_INPUT_
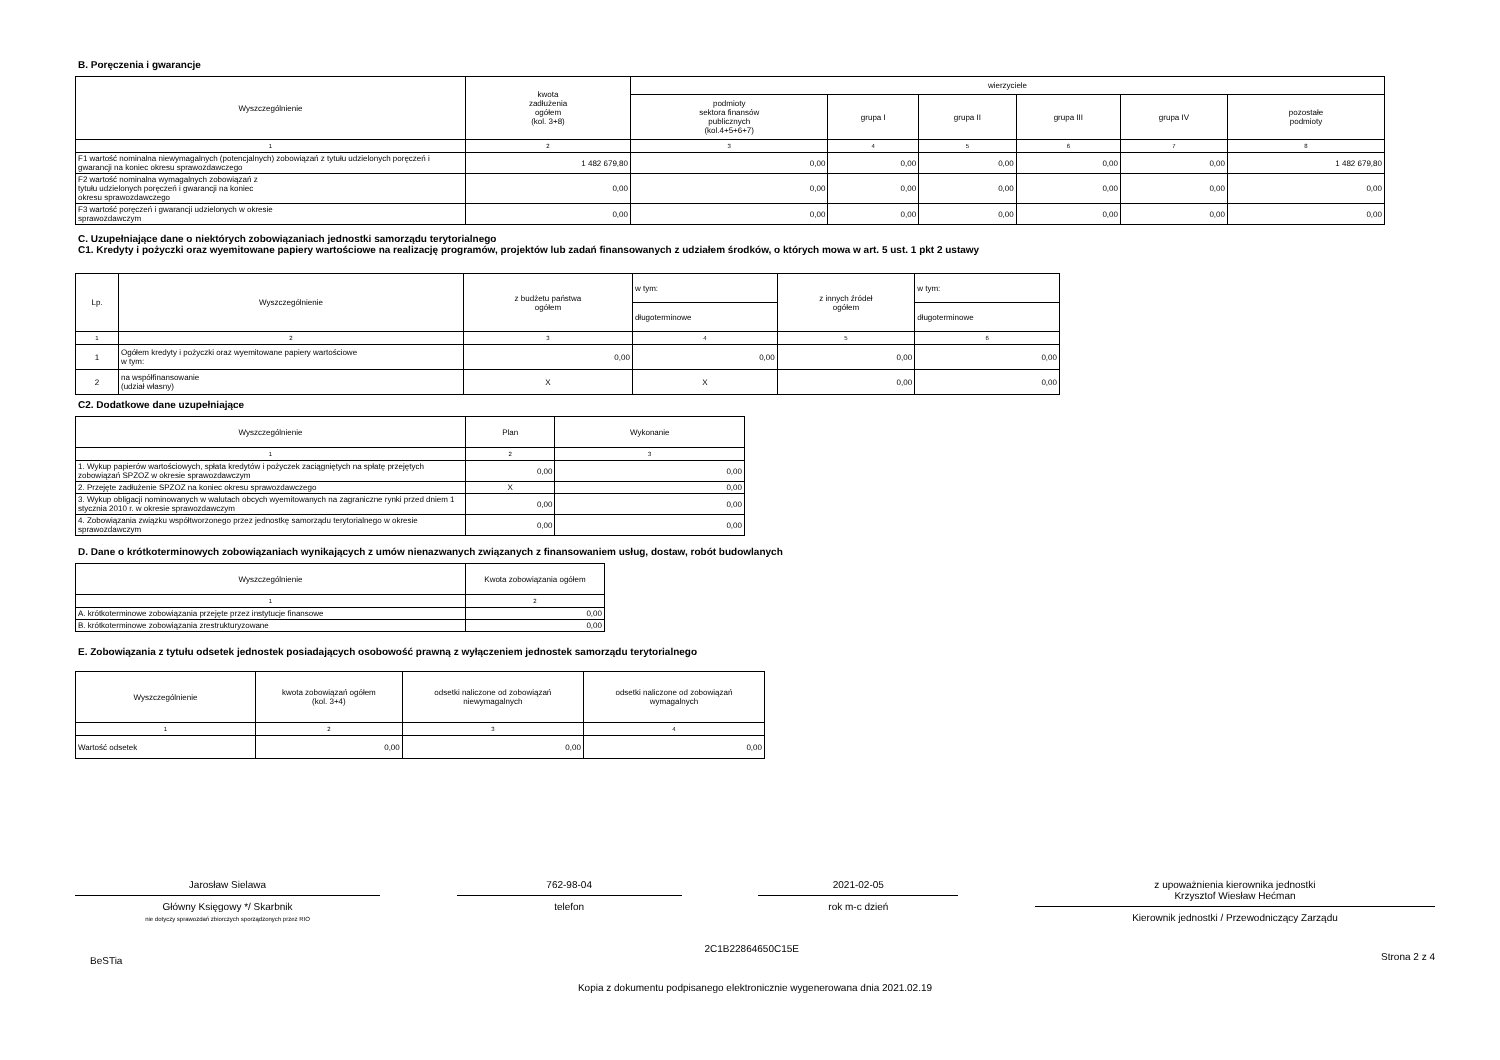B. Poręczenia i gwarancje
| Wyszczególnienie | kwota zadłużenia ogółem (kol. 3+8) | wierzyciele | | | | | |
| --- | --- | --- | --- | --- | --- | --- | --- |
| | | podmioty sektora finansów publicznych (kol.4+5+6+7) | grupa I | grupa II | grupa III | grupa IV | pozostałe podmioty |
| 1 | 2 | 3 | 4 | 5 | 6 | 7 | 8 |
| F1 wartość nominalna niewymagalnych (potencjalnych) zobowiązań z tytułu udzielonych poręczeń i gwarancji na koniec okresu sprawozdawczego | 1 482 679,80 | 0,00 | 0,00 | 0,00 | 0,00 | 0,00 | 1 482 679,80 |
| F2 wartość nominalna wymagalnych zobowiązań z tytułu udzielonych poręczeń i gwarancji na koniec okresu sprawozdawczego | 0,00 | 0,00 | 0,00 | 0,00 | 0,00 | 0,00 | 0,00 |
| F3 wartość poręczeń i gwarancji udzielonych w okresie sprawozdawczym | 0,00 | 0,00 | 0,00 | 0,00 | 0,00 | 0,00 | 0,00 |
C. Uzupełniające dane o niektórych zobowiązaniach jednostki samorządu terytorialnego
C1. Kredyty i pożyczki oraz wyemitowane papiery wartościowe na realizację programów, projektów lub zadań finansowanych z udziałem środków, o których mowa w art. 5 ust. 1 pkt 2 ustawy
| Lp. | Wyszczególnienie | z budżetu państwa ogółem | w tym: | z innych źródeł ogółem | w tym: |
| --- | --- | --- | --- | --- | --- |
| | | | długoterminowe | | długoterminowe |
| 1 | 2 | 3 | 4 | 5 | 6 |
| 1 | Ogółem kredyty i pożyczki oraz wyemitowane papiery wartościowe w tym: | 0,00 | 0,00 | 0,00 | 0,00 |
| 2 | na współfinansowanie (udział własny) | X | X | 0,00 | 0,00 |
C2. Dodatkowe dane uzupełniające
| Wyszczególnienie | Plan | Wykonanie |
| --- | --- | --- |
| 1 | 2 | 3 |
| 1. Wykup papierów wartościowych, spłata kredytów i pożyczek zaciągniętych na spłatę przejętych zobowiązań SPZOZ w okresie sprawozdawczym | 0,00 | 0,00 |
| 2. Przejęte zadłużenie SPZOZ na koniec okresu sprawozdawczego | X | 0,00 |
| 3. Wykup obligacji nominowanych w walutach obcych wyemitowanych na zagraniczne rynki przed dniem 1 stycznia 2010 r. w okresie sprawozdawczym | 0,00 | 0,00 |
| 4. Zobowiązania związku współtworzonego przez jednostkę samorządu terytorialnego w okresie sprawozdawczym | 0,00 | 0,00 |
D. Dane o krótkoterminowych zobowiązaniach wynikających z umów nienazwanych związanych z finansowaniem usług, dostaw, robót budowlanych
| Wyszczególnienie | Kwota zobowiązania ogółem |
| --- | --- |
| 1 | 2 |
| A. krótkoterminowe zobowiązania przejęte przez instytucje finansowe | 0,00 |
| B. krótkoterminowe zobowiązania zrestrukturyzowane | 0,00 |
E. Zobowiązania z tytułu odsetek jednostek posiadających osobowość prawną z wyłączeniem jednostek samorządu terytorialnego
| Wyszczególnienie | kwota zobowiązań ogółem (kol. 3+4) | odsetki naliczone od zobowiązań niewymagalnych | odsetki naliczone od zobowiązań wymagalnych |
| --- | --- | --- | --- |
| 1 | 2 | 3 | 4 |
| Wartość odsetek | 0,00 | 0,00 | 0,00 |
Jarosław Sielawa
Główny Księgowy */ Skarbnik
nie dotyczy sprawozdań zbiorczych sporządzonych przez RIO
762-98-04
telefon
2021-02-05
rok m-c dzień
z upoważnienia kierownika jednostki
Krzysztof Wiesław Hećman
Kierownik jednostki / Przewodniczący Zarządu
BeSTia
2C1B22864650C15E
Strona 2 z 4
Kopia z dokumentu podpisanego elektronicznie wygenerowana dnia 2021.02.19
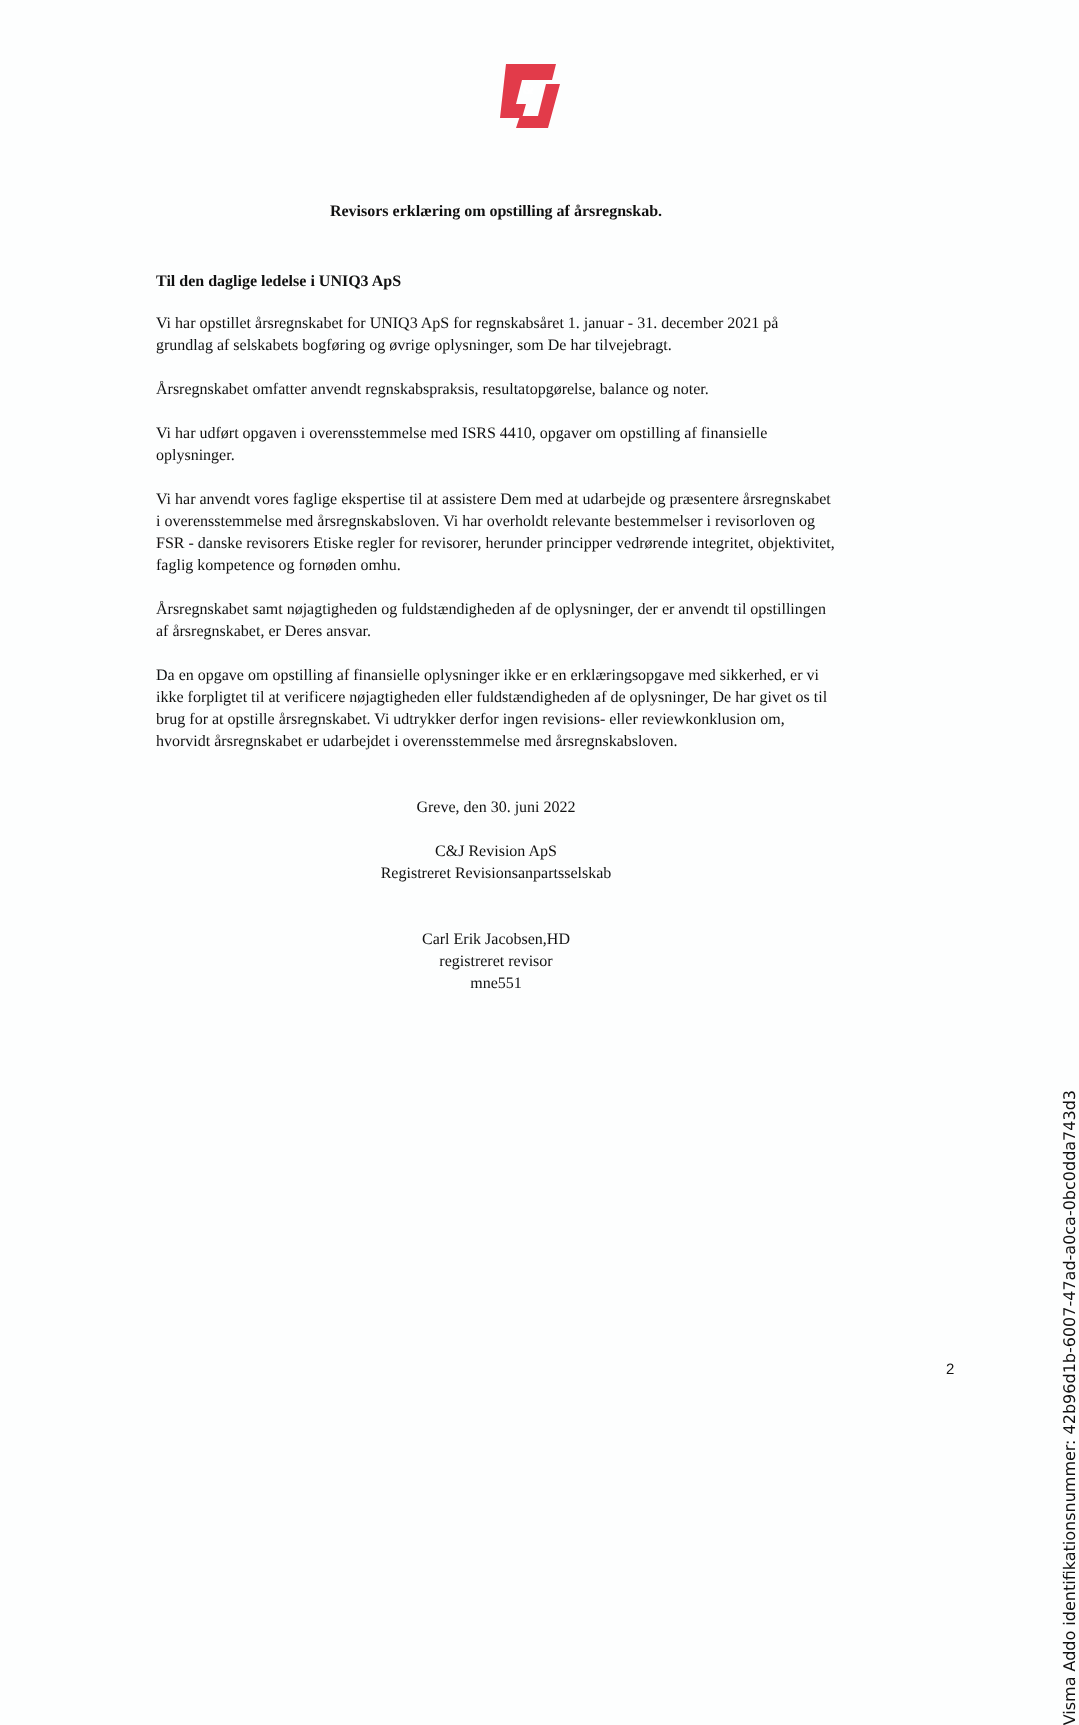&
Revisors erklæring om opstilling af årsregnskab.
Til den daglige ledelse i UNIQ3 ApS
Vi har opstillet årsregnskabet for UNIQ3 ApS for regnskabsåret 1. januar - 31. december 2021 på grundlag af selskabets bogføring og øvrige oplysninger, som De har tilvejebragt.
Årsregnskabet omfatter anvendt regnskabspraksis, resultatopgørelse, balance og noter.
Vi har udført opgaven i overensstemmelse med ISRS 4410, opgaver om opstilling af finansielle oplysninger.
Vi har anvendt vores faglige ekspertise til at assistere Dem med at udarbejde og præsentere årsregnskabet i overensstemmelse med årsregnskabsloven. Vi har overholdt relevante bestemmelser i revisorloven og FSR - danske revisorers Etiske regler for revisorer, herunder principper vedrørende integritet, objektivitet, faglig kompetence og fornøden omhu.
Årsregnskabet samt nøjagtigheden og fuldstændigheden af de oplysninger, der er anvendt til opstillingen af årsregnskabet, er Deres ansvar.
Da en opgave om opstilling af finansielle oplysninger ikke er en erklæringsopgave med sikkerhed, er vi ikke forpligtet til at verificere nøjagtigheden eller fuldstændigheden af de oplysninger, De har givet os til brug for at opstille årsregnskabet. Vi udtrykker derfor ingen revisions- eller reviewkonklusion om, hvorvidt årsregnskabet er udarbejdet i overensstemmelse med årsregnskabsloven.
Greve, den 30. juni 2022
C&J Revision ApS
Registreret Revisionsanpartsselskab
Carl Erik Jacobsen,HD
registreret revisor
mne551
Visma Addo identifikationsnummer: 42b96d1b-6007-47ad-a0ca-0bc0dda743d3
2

_WORK REQUIRED_
What is needed is an exact copy of each line from the top of the data above through the line containing "4. Zobowiązania związku", with no pictures.

_RESULT OF THE TASK_
B. Poręczenia i gwarancje
| Wyszczególnienie | kwota zadłużenia ogółem (kol. 3+8) | wierzyciele | | | | | |
| --- | --- | --- | --- | --- | --- | --- | --- |
| | | podmioty sektora finansów publicznych (kol.4+5+6+7) | grupa I | grupa II | grupa III | grupa IV | pozostałe podmioty |
| 1 | 2 | 3 | 4 | 5 | 6 | 7 | 8 |
| F1 wartość nominalna niewymagalnych (potencjalnych) zobowiązań z tytułu udzielonych poręczeń i gwarancji na koniec okresu sprawozdawczego | 1 482 679,80 | 0,00 | 0,00 | 0,00 | 0,00 | 0,00 | 1 482 679,80 |
| F2 wartość nominalna wymagalnych zobowiązań z tytułu udzielonych poręczeń i gwarancji na koniec okresu sprawozdawczego | 0,00 | 0,00 | 0,00 | 0,00 | 0,00 | 0,00 | 0,00 |
| F3 wartość poręczeń i gwarancji udzielonych w okresie sprawozdawczym | 0,00 | 0,00 | 0,00 | 0,00 | 0,00 | 0,00 | 0,00 |
C. Uzupełniające dane o niektórych zobowiązaniach jednostki samorządu terytorialnego
C1. Kredyty i pożyczki oraz wyemitowane papiery wartościowe na realizację programów, projektów lub zadań finansowanych z udziałem środków, o których mowa w art. 5 ust. 1 pkt 2 ustawy
| Lp. | Wyszczególnienie | z budżetu państwa ogółem | w tym: | z innych źródeł ogółem | w tym: |
| --- | --- | --- | --- | --- | --- |
| | | | długoterminowe | | długoterminowe |
| 1 | 2 | 3 | 4 | 5 | 6 |
| 1 | Ogółem kredyty i pożyczki oraz wyemitowane papiery wartościowe w tym: | 0,00 | 0,00 | 0,00 | 0,00 |
| 2 | na współfinansowanie (udział własny) | X | X | 0,00 | 0,00 |
C2. Dodatkowe dane uzupełniające
| Wyszczególnienie | Plan | Wykonanie |
| --- | --- | --- |
| 1 | 2 | 3 |
| 1. Wykup papierów wartościowych, spłata kredytów i pożyczek zaciągniętych na spłatę przejętych zobowiązań SPZOZ w okresie sprawozdawczym | 0,00 | 0,00 |
| 2. Przejęte zadłużenie SPZOZ na koniec okresu sprawozdawczego | X | 0,00 |
| 3. Wykup obligacji nominowanych w walutach obcych wyemitowanych na zagraniczne rynki przed dniem 1 stycznia 2010 r. w okresie sprawozdawczym | 0,00 | 0,00 |
| 4. Zobowiązania związku współtworzonego przez jednostkę samorządu terytorialnego w okresie sprawozdawczym | 0,00 | 0,00 |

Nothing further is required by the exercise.